EU-Kommissar Günther Oettinger sieht China als den größten Profiteur im anhaltenden Ringen um den Brexit. „Europa ist gelähmt“, sagte der CDU-Politiker der „Welt“ kurz vor dem EU-China-Gipfel in Brüssel. Seit mehr als zwei Jahren beschäftige sich die EU mit dem Brexit. „Das kostet Zeit und Mühe, Nerven und Geld. Dabei gibt es so viel zu tun, was wichtiger wäre. Damit machen wir andere stark. Größter Gewinner ist dabei China.“ In der Volksrepublik bringe die Regierung ihre Strategie unbeirrt voran und stoße überall auf der Welt in die Lücken, die Europa nicht füllen könne, weil es so sehr mit sich selbst beschäftigt sei. Als Beispiele nannte Oettinger die Künstliche Intelligenz (KI) und den Mobilfunk-Netzstandard 5G.

Der chinesische Ministerpräsident Li Keqiang weist derweil Vorwürfe zurück, sein Land wolle die Europäische Union spalten. „Wir unterstützen nachdrücklich den europäischen Integrationsprozess in der Hoffnung auf ein vereintes und prosperierendes Europa“, schreibt Li Keqiang in einem Gastbeitrag für das „Handelsblatt“. Pekings intensive Zusammenarbeit mit osteuropäischen Ländern sei „vorteilhaft für eine ausgewogene Entwicklung innerhalb der EU, dient auch zur Geschlossenheit der EU und stellt eine nützliche Ergänzung der Beziehungen zwischen China und Europa dar“. Die gemeinsamen Interessen zwischen China und Europa wögen viel schwerer als die Differenzen, schreibt Li.

China war vorgeworfen worden, durch die besondere Kooperation mit osteuropäischen Staaten die EU auseinanderzutreiben. Im vergangenen Jahr hatte ein alljährlich stattfindendes Treffen Li Keqiangs mit Regierungschefs aus 16 Ländern in Mittel- und Osteuropa Brüssel alarmiert. Erörtert wurde die Zusammenarbeit in wichtigen Bereichen - wie etwa Infrastruktur, Energiewirtschaft, Technologien und Tourismus. EU-Diplomaten beklagten, „Teile und herrsche“ sei die chinesische Strategie, um die europäische Einheit zu untergraben. ...

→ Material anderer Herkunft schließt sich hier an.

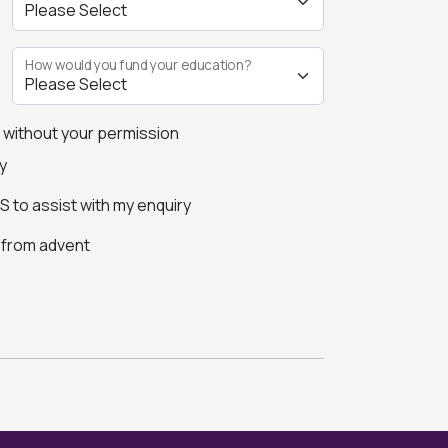
How would you fund your education?
s without your permission
y
 to assist with my enquiry
s from advent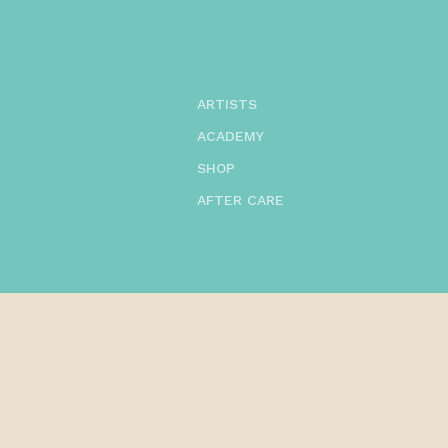
ARTISTS
ACADEMY
SHOP
AFTER CARE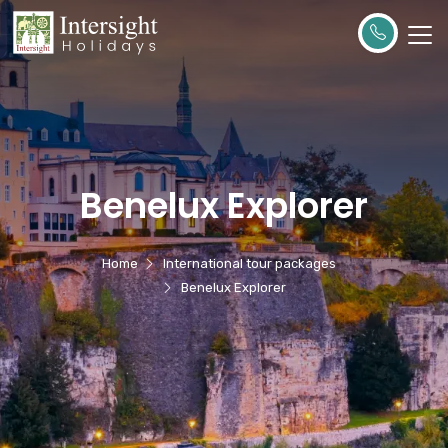
Benelux Explorer
Home
International tour packages
Benelux Explorer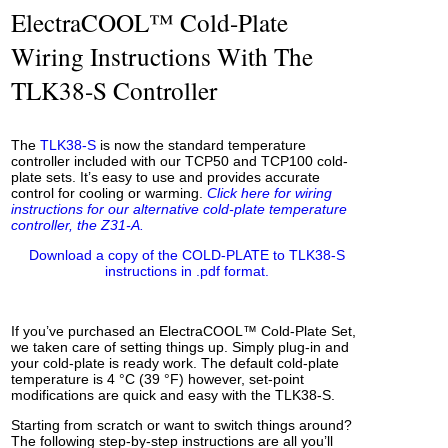
ElectraCOOL™ Cold-Plate
Wiring Instructions With The
TLK38-S Controller
The
TLK38-S
is now the standard temperature
controller included with our TCP50 and TCP100 cold-
plate sets. It’s easy to use and provides accurate
control for cooling or warming.
Click here for wiring
instructions for our alternative cold-plate temperature
controller, the Z31-A.
Download a copy of the COLD-PLATE to TLK38-S
instructions in .pdf format.
If you’ve purchased an ElectraCOOL™ Cold-Plate Set,
we taken care of setting things up. Simply plug-in and
your cold-plate is ready work. The default cold-plate
temperature is 4 °C (39 °F) however, set-point
modifications are quick and easy with the TLK38-S.
Starting from scratch or want to switch things around?
The following step-by-step instructions are all you’ll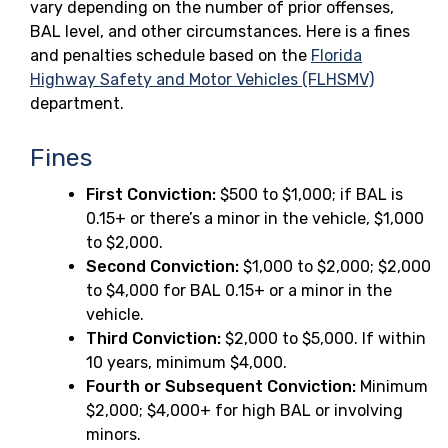
vary depending on the number of prior offenses,
BAL level, and other circumstances. Here is a fines
and penalties schedule based on the
Florida
Highway Safety and Motor Vehicles (FLHSMV)
department.
Fines
First Conviction:
$500 to $1,000; if BAL is
0.15+ or there’s a minor in the vehicle, $1,000
to $2,000.
Second Conviction:
$1,000 to $2,000; $2,000
to $4,000 for BAL 0.15+ or a minor in the
vehicle.
Third Conviction:
$2,000 to $5,000. If within
10 years, minimum $4,000.
Fourth or Subsequent Conviction:
Minimum
$2,000; $4,000+ for high BAL or involving
minors.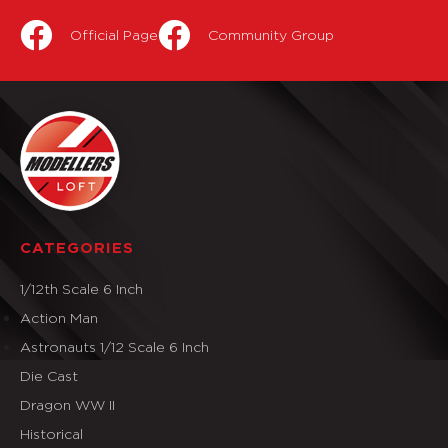
Official Page
Community Group
CATEGORIES
1/12th Scale 6 Inch
Action Man
Astronauts 1/12 Scale 6 Inch
Die Cast
Dragon WW II
Historical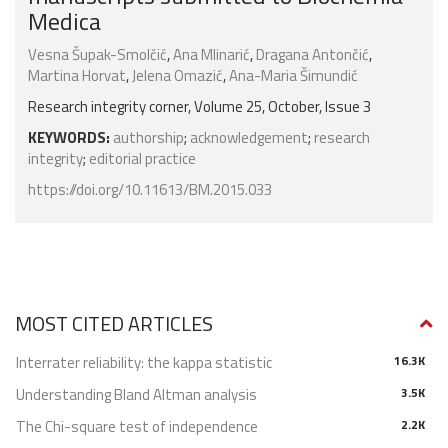
Medica
Vesna Šupak-Smolčić
,
Ana Mlinarić
,
Dragana Antončić
,
Martina Horvat
,
Jelena Omazić
,
Ana-Maria Šimundić
Research integrity corner, Volume 25, October, Issue 3
KEYWORDS:
authorship
;
acknowledgement
;
research
integrity
;
editorial practice
https://doi.org/10.11613/BM.2015.033
MOST CITED ARTICLES
Interrater reliability: the kappa statistic
16.3K
Understanding Bland Altman analysis
3.5K
The Chi-square test of independence
2.2K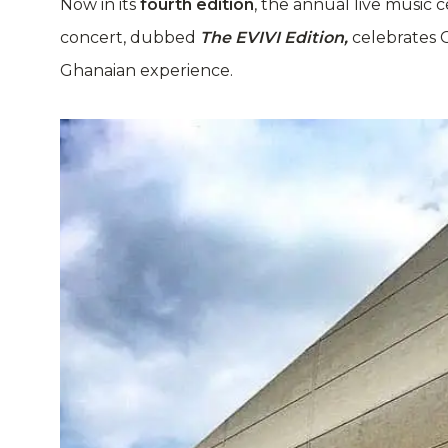
Now in its
fourth edition
, the annual live music 
concert, dubbed
The EVIVI Edition,
celebrates G
Ghanaian experience.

Nota. - Wie hoch die Kosten eines britischen Ausscheidens für die Europäische Union würden, ist noch gar nicht klar. Aber zerbrechen wird sie daran nicht. Viel bedenklicher sind die Kosten für Großbritannien selbst. Weniger die, die sich in Pfund und Europa ausdrücken lassen, als die längerfristigen politischen Kosten. Dass es sich auf die Dauer allein gegen die Begehrlichkeiten der Amerikaner und Chinesen behaupten kann, ist nicht wahrscheinlich. 

Eine amerikanische oder gar chinesische Satrapie direkt vor der eigenen Küste - das wäre allerdings ein Preis, der auf Dauer auch der Europäischen Union zu hoch sein würde. Doch bevor es so weit käme, wäre der unvermeidlich vorhergehende Untergang der Britishness ein schwerer Schlag gegen den Kernbestand Europas, und das ist die eigentliche Bedrohung.